Myanmar’s downtrodden Rohingya Muslims have been denied citizenship, targeted in deadly sectarian violence and corralled into dirty camps without aid. To heap on the indignity, Myanmar’s government is pressuring foreign officials not to speak the group’s name, and the tactic appears to be working.
UN officials say they avoid the term in public to avoid stirring tensions between the country’s Buddhists and Muslims. And after US Secretary of State John Kerry recently met with Burmese leaders, a senior US Department of State official told reporters the US thinks the name issue should be “set aside.”
That disappoints Tun Khin, president of the Burmese Rohingya Organisation UK. He said by not using it, governments are cooperating with a policy of repression.
“How will the rights of the Rohingya be protected by people who won’t even use the word `Rohingya’?” he said.
Myanmar’s government views the Rohingya as illegal immigrants from Bangladesh, not one of the 135 officially recognized ethnic groups. Longstanding discrimination against the stateless minority, estimated to number 1.3 million, has intensified as Myanmar has opened up after decades of military rule.
More than 140,000 Rohingya have been trapped in crowded camps since extremist mobs from the Buddhist majority began chasing them from their homes two years ago, killing up to 280 people.

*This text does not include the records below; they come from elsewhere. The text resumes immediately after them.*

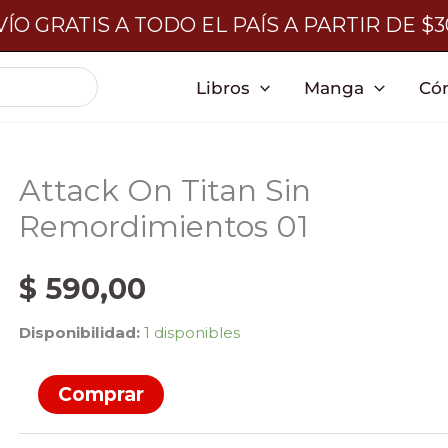
ÍO GRATIS A TODO EL PAÍS A PARTIR DE $
Libros
Manga
Có
Attack On Titan Sin
Remordimientos 01
$
590,00
Disponibilidad:
1 disponibles
Attack
Comprar
On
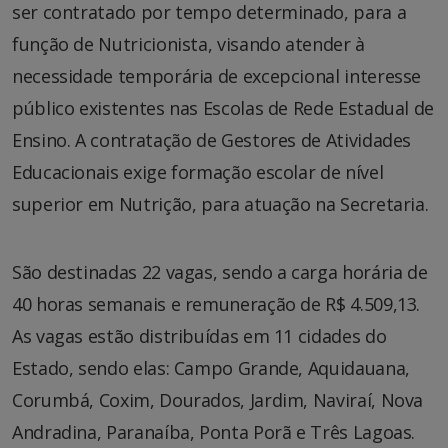
ser contratado por tempo determinado, para a
função de Nutricionista, visando atender à
necessidade temporária de excepcional interesse
público existentes nas Escolas de Rede Estadual de
Ensino. A contratação de Gestores de Atividades
Educacionais exige formação escolar de nível
superior em Nutrição, para atuação na Secretaria.
São destinadas 22 vagas, sendo a carga horária de
40 horas semanais e remuneração de R$ 4.509,13.
As vagas estão distribuídas em 11 cidades do
Estado, sendo elas: Campo Grande, Aquidauana,
Corumbá, Coxim, Dourados, Jardim, Naviraí, Nova
Andradina, Paranaíba, Ponta Porã e Três Lagoas.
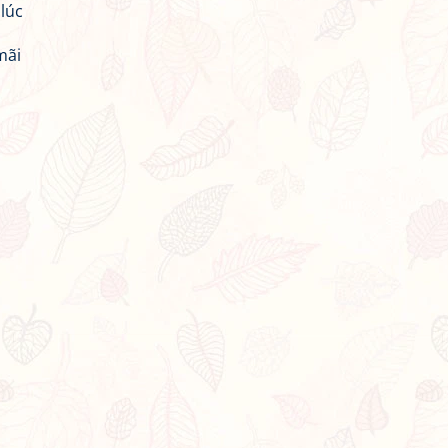
lúc
mãi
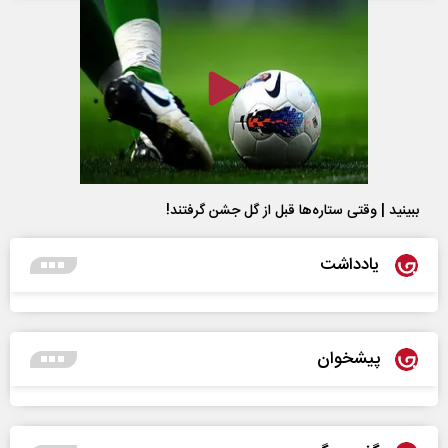
ببینید | وقتی ستاره‌ها قبل از گل جشن گرفتند!
یادداشت
پیشخوان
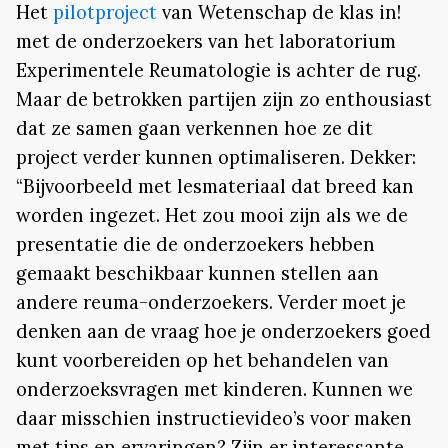
Het
pilotproject
van Wetenschap de klas in!
met de onderzoekers van het laboratorium
Experimentele Reumatologie is achter de rug.
Maar de betrokken partijen zijn zo enthousiast
dat ze samen gaan verkennen hoe ze dit
project verder kunnen optimaliseren. Dekker:
“Bijvoorbeeld met lesmateriaal dat breed kan
worden ingezet. Het zou mooi zijn als we de
presentatie die de onderzoekers hebben
gemaakt beschikbaar kunnen stellen aan
andere reuma-onderzoekers. Verder moet je
denken aan de vraag hoe je onderzoekers goed
kunt voorbereiden op het behandelen van
onderzoeksvragen met kinderen. Kunnen we
daar misschien instructievideo’s voor maken
met tips en ervaringen? Zijn er interessante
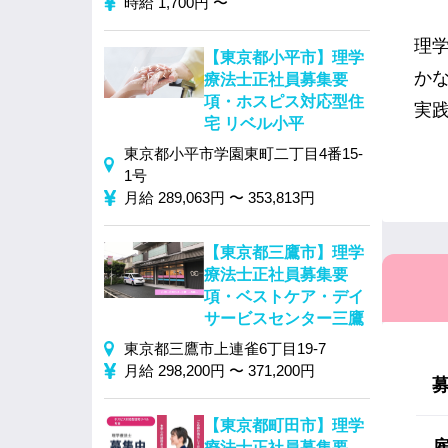
時給 1,700円 〜
理
【東京都小平市】理学
か
療法士正社員募集要
項・ホスピス対応型住
実
宅 リベル小平
東京都小平市学園東町二丁目4番15-
1号
月給 289,063円 〜 353,813円
【東京都三鷹市】理学
療法士正社員募集要
項・ベストケア・デイ
サービスセンター三鷹
東京都三鷹市上連雀6丁目19-7
月給 298,200円 〜 371,200円
【東京都町田市】理学
療法士正社員募集要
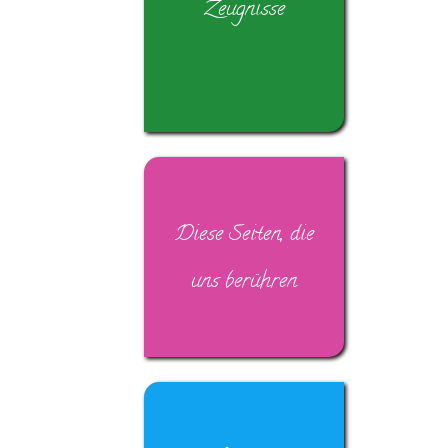
Zeugnisse
Diese Seiten, die
uns berühren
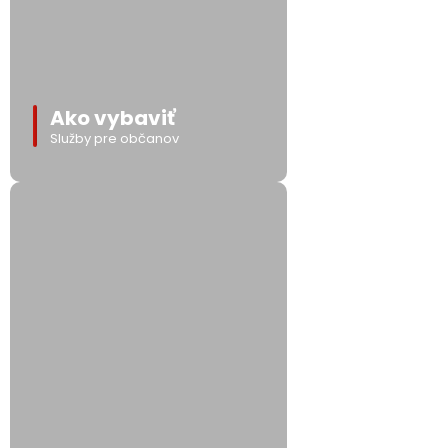
Ako vybaviť
Služby pre občanov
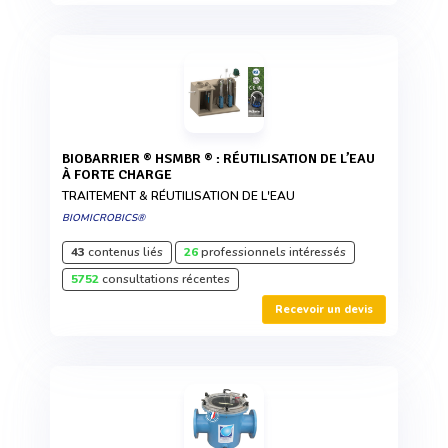
BIOBARRIER ® HSMBR ® : RÉUTILISATION DE L’EAU
À FORTE CHARGE
TRAITEMENT & RÉUTILISATION DE L'EAU
BIOMICROBICS®
43
contenus liés
26
professionnels intéressés
5752
consultations récentes
Recevoir un devis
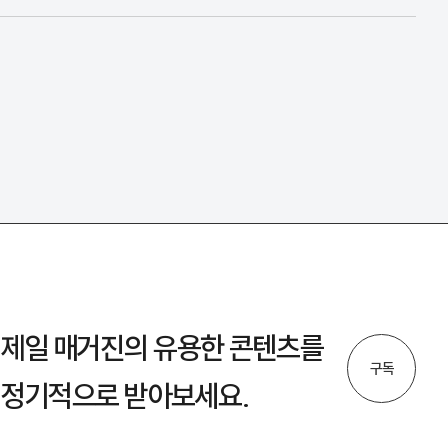
제일 매거진의 유용한 콘텐츠를
구독
정기적으로 받아보세요.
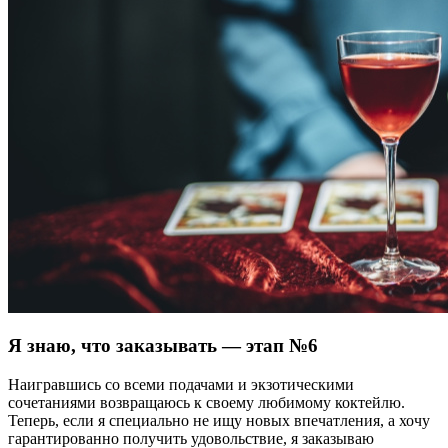
Я знаю, что заказывать — этап №6
Наигравшись со всеми подачами и экзотическими
сочетаниями возвращаюсь к своему любимому коктейлю.
Теперь, если я специально не ищу новых впечатления, а хочу
гарантированно получить удовольствие, я заказываю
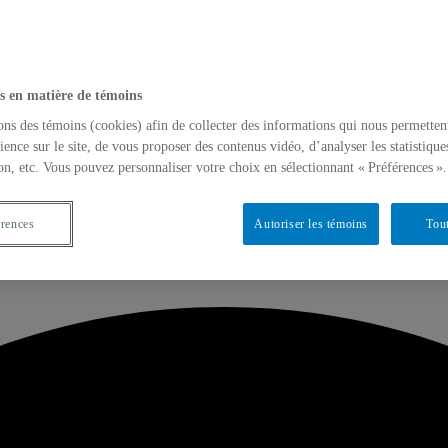
s en matière de témoins
ons des témoins (cookies) afin de collecter des informations qui nous permetten
ience sur le site, de vous proposer des contenus vidéo, d’analyser les statistique
on, etc. Vous pouvez personnaliser votre choix en sélectionnant « Préférences ».
es professionnelles du CRIDAQ-SAIC pou
érences
Autoriser les témoins
Tout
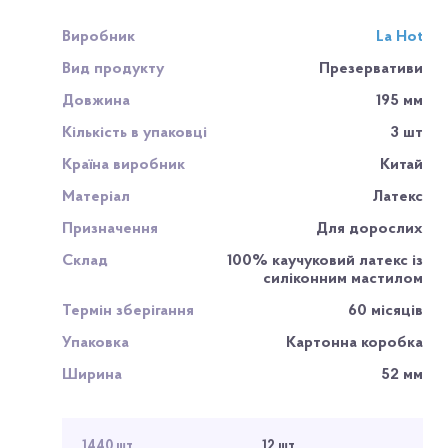
Виробник
La Hot
Вид продукту
Презервативи
Довжина
195 мм
Кількість в упаковці
3 шт
Країна виробник
Китай
Матеріал
Латекс
Призначення
Для дорослих
Склад
100% каучуковий латекс із
силіконним мастилом
Термін зберігання
60 місяців
Упаковка
Картонна коробка
Ширина
52 мм
1440 шт
12 шт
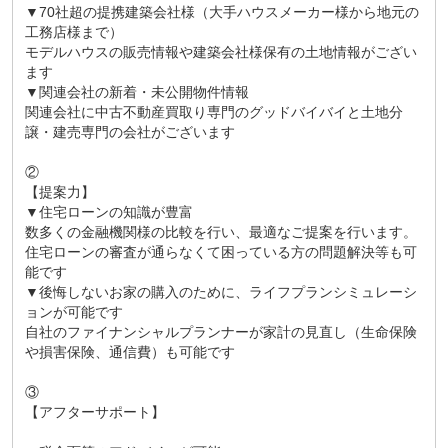
▼70社超の提携建築会社様（大手ハウスメーカー様から地元の
工務店様まで）
モデルハウスの販売情報や建築会社様保有の土地情報がござい
ます
▼関連会社の新着・未公開物件情報
関連会社に中古不動産買取り専門のグッドバイバイと土地分
譲・建売専門の会社がございます
②
【提案力】
▼住宅ローンの知識が豊富
数多くの金融機関様の比較を行い、最適なご提案を行います。
住宅ローンの審査が通らなくて困っている方の問題解決等も可
能です
▼後悔しないお家の購入のために、ライフプランシミュレーシ
ョンが可能です
自社のファイナンシャルプランナーが家計の見直し（生命保険
や損害保険、通信費）も可能です
③
【アフターサポート】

Some see in the communal violence the warning signs of genocide.
The US has called on the government to protect them.
When US President Barack Obama visited Myanmar less than two years ago, he told students at Yangon University: “There is no excuse for violence against innocent people. And the Rohingya hold themselves — hold within themselves the same dignity as you do, and I do.”

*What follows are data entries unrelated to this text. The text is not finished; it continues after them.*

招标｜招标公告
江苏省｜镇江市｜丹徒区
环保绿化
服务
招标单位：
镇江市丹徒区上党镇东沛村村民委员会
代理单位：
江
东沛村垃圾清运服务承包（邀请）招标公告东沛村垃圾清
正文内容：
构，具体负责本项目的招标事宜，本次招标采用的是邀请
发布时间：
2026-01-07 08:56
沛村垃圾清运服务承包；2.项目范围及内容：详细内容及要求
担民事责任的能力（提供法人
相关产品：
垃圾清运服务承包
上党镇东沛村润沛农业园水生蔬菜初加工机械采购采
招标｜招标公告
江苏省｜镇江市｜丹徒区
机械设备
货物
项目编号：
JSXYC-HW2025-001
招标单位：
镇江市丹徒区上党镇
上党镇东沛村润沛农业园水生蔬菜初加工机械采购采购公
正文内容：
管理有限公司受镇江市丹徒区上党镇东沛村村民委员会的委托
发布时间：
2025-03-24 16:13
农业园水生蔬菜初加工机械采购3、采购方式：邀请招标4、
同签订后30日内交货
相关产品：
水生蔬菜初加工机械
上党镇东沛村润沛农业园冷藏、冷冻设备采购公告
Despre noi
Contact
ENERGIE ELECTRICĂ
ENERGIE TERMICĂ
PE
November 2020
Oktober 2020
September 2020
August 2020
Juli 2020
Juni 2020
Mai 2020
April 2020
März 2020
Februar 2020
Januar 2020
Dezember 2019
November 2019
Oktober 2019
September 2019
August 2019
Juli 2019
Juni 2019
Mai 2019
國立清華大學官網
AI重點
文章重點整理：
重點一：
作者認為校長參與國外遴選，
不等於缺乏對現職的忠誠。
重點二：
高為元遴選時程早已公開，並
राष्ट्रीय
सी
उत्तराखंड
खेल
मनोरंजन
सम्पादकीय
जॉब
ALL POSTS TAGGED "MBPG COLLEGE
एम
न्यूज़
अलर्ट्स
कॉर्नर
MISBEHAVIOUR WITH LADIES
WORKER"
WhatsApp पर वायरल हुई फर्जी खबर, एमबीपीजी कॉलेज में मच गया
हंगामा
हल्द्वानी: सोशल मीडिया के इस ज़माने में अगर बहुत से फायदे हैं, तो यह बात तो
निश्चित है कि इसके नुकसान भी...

Yet neither Kerry this month, nor top US human rights envoy Tom Malinowski during a June visit, uttered the term at their news conferences when they talked with concern about the situation in Rakhine state, where sectarian violence is perhaps worst.
Buddhist mob attacks against Rohingya and other Muslims have spread from the western state to other parts of the country, sparking fears that nascent democratic reforms could be undermined by growing religious intolerance.
The state department official, speaking on condition of anonymity because the official was not authorized to speak publicly, said the US’ position is that to force either community to accept a name that they consider offensive — including the term “Bengali” that the government uses to describe Rohingya — is to “invite conflict.”
However, the department says its policy on using “Rohingya” has not changed.
Foreign aid workers have been caught up in the tensions. Buddhist hardliners have attacked homes and offices of aid workers it accuses of helping Muslims and not the smaller number of Buddhists also displaced by the violence. Medicins Sans Frontiers was expelled by the government in February and is still waiting to be allowed back.
The humanitarian situation has worsened. The UN said the number of severe malnutrition cases more than doubled between March and June, and the UN’s top human rights envoy for Myanmar, Yanghee Lee, last month called the situation “deplorable.”
She said she had been repeatedly told by the government not to use the name “Rohingya,” although she noted under international law that minorities have to the right to self-identify on the basis of their national, ethnic, religious and linguistic characteristics.
Burmese Information Minister Ye Htut said in an e-mail to The Associated Press that the name had never been accepted by Myanmar citizens. He said it was created by a separatist movement in the 1950s and then used by exile activists to pressure Myanmar’s former military government at the UN in the 1990s.
While there is a reference to “Rohingya” by a British writer published in 1799, use of the term by the Muslim community in Rakhine to identify themselves is fairly recent, according to Jacques Leider, an expert on the region’s history.
Rohingya leaders claim their people are descendants of Muslims who settled in Rakhine before British colonial rule, which began after a war in 1823. Burmese law denies full citizenship to those whose descendants arrived after 1823.
Rohingya were excluded from a UN-supported national census this spring if they identified themselves as Rohingya. They face stiff restrictions on travel, jobs, education and how many children they can have.
Either because of government prodding or a desire to avoid confrontation, staff of foreign embassies and aid agencies in Myanmar rarely say “Rohingya” in public these days, and may simply say, “Muslims.”
In June, UNICEF even apologized for using the term “Rohingya” at a presentation in Rakhine.
“Any humanitarian agency or donor who refuses to use the term is not just betraying fundamental tenants of human rights law, but displaying cowardice that has no place in any modern humanitarian project,” said David Mathieson, senior researcher on Myanmar for Human Rights Watch.